**PROBLEMS TO WORK ON:**
A - Duplicate the passage in the depression study excerpt from "We examined sex-specific" up to and including "covariates (corrected P-value = 0.05/(13 × 6) = 0.0006).".
B - Using the depression study excerpt, decide whether each statement agrees with it: (i) the multinomial logistic regression was implemented with the R package nnet; (ii) most participants were current smokers at baseline; (iii) the mean age of the participants was 75.1. Answer yes or no for each, and quote the words that decide it.
C - Write the next part of the depression study excerpt, starting after its final sentence.

**DOCUMENT EXCERPT:**
↓↓↓

We used multinomial logistic regression (Models 3.1 and 3.2), which were implemented using an R package ‘nnet’ [43], to examine the association (OR and 95% CI per SD) between the continuous PGS and four depression trajectory classes by setting each of the classes as the reference level. In models 3.1 and 3.2, we used the same covariate adjustments as in models 1.1 and 1.2.

We examined sex-specific PGS-associated changes in depression outcomes by including an interaction term PGS-by-sex in the full models above. To evaluate whether lifestyle and educational attainment may modify the genetic effect on depression, we also investigated interactions between PGS and five covariates (living status, smoking status, alcohol drinking, body mass index, and educational attainment). These gene-by-covariate interactions were considered to be significant after Bonferroni correction for multiple comparisons across 13 outcomes and six covariates (corrected P-value = 0.05/(13 × 6) = 0.0006).

Results

Baseline characteristics

The baseline characteristics of the study population are shown in Table 1. The mean (SD) age of the participants was 75.1 (4.2), and 6,604 (55%) of the participants were women. Most of the participants lived at home, either alone (32%) or with family, friends or a spouse (68%). Only a small number of participants were current smokers (3%), and most consumed alcohol at baseline (80%).

Table 1 Baseline characteristics of participants, stratified by polygenic risk group.

PGS and baseline characteristics

To evaluate the replication of depression-associated SNPs, we analyzed the effect sizes of the top 1000 independent significant SNPs from PGC (European descent) [15] in the ASPREE cohort. Regression analysis revealed a significant positive correlation (r = 0.20, P = 1.04E-10 for CES-D-10 score of ≥8, r = 0.11, P = 5.35E-04 for CES-D-10 score of ≥10, and r = 0.12, P = 8.93E-05 for CES-D-10 score of ≥12) between effect sizes in the two datasets across different CES-D-10 thresholds (Fig. S4). These findings reinforce the polygenic nature of depression and indicate that the genetic effects identified in PGC are also relevant in an older population.

↑↑↑

(Saved entries)
↓↓↓

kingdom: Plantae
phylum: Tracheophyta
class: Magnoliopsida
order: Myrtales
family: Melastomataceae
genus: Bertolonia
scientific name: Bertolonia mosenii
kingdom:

↑↑↑
↓↓↓

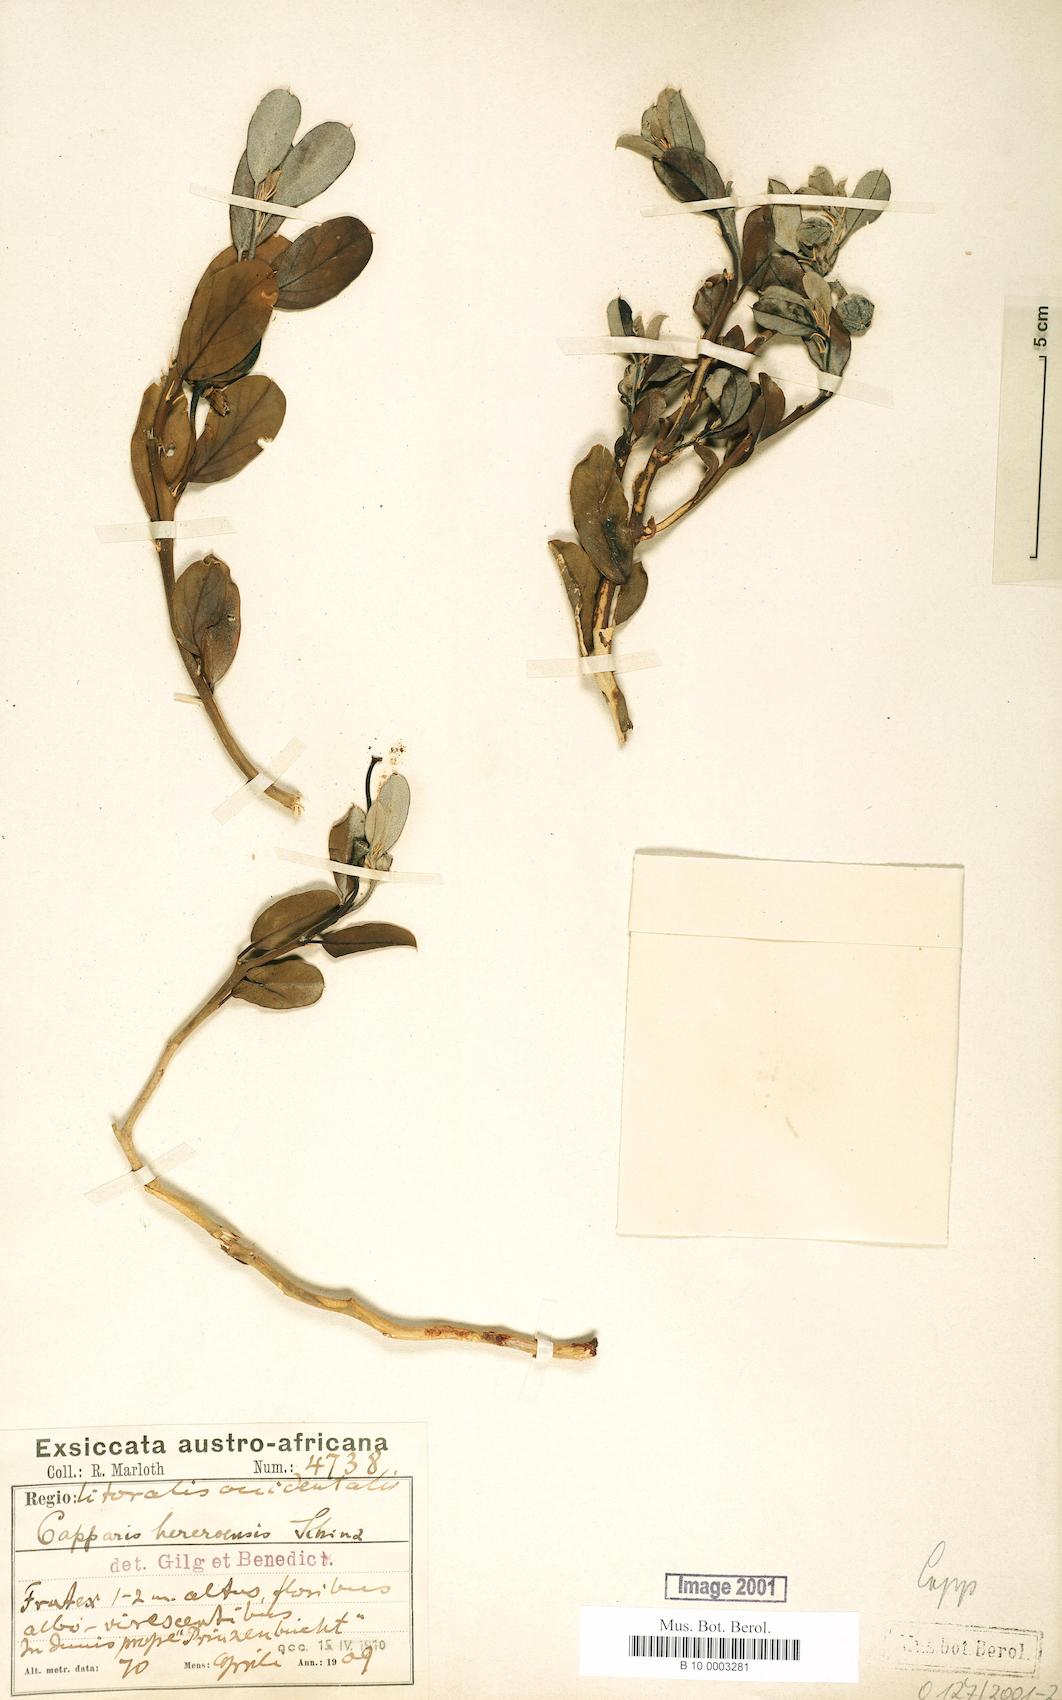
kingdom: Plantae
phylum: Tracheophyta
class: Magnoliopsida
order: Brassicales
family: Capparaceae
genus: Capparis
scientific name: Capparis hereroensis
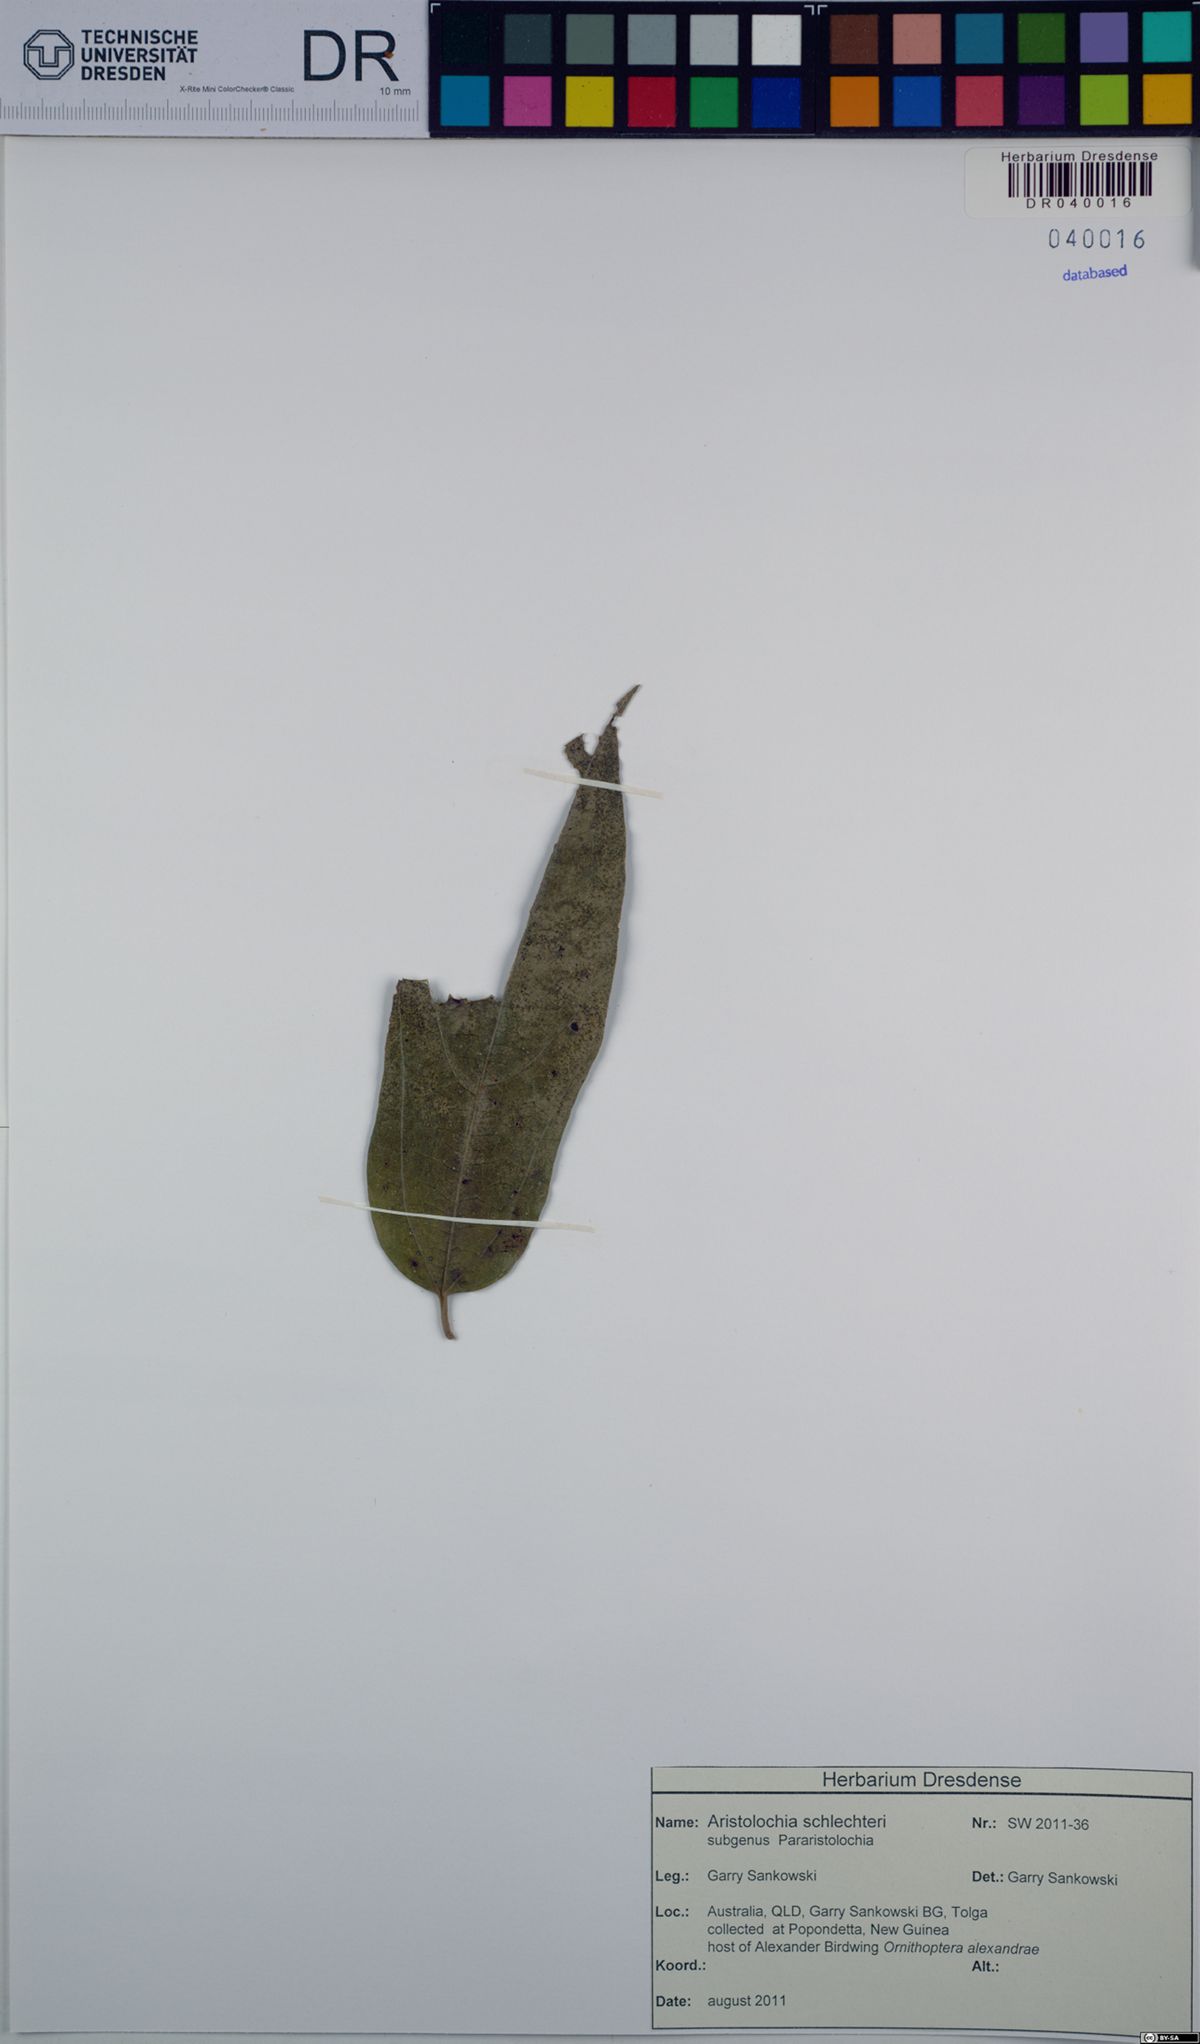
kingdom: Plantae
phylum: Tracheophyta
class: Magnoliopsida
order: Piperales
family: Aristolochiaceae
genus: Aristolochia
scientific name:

↑↑↑

**TASK ANSWERS:**
A -
We examined sex-specific PGS-associated changes in depression outcomes by including an interaction term PGS-by-sex in the full models above. To evaluate whether lifestyle and educational attainment may modify the genetic effect on depression, we also investigated interactions between PGS and five covariates (living status, smoking status, alcohol drinking, body mass index, and educational attainment). These gene-by-covariate interactions were considered to be significant after Bonferroni correction for multiple comparisons across 13 outcomes and six covariates (corrected P-value = 0.05/(13 × 6) = 0.0006).

B -
(i) Yes: "which were implemented using an R package ‘nnet’"
(ii) No: "Only a small number of participants were current smokers (3%)"
(iii) Yes: "The mean (SD) age of the participants was 75.1 (4.2)"

C -
The PGS was generated using a total of 7,329,199 variants with weights derived from the SBayesRC. Fig. S5 shows the distribution of the PGS for the 12,029 participants. No major differences were observed in baseline characteristics between the PGS risk groups (e.g., low-risk 0–20%, medium-risk 21–80% and high-risk 81–100%) (Table 1).

PGS and baseline depression

At baseline, there were 1,096 (9.1%) participants with a CES-D-10 score of ≥8, 535 (4.4%) with a CES-D-10 score of ≥10, and 291 (2.4%) with a CES-D-10 score of ≥12. Consistent with the PGC study [15], which adjusted for the top 20 ancestry PCs and assumed a lifetime prevalence of 15%, our PGS explained 1.5% of the variance of depression on the logistic liability scale [44] for CES-D-10 ≥ 8, 3.0% for CES-D-10 ≥ 10, and 5.3% for CES-D-10 ≥ 12 in the ASPREE population. The proportion of variance explained for CES-D-10 ≥ 12 is close to the PGC result (5.8% on the logistic liability scale) in the leave-one-out analyses using 42 European ancestry cohorts [15].

Significant positive associations were observed between the continuous PGS (per SD) and depression at baseline (Table 2). An increasing effect of the PGS was observed with increasing CES-D-10 thresholds (CES-D-10 ≥ 8 adjusted OR = 1.23 [95% CI: 1.15–1.31]; ≥10, OR = 1.28 [1.17–1.40]; ≥12, OR = 1.35 [1.20–1.52] per SD).

Table 2 Association of the PGS (as a continuous variable) with baseline and incident depression per different CES-D-10 thresholds.

In Fig. 1A, we present the association between the PGS and depression at baseline, considering the PGS distribution in decile groups. Compared with the 1st PGS decile group as a reference (0–10%, the lowest-risk level), participants in the 10th PGS decile group (90–100%, the highest-risk level) have an approximately 2.4-fold increased risk of depression at baseline, using the CES-D-10 ≥ 8 threshold (adjusted OR = 2.37 [95% CI: 1.77–3.18]). The effect increased when higher CES-D-10 thresholds were applied (≥10, OR = 3.16 [2.03–4.93]; ≥12, OR = 4.04 [2.14–7.62]). These associations became slightly stronger in models (Model 1.1) that did not adjust for educational attainment and lifestyle-related variables (Table S2 and Fig. 1A).

Fig. 1: Association of the PGS (as a categorical variable) with baseline and incident depression.
figure 1

Association of PGS decile groups with baseline (A) and incident (B) depression per CES-D-10 threshold. Logistic models 1.1/1.2 and Cox model 2.1/2.2 were used to estimate the odds ratio (OR) and hazard ratio (HR) of the polygenic score (PGS) as a decile (comparing to the 1st decile), with 95% confidence intervals (CI), respectively. The models 1.1 and 2.1 were adjusted for age, sex, and the first 20 principal components of genetic ancestry. The models 1.2 and 2.2 were additionally adjusted for living status, educational attainment, smoking status, alcohol drinking status, and body mass index.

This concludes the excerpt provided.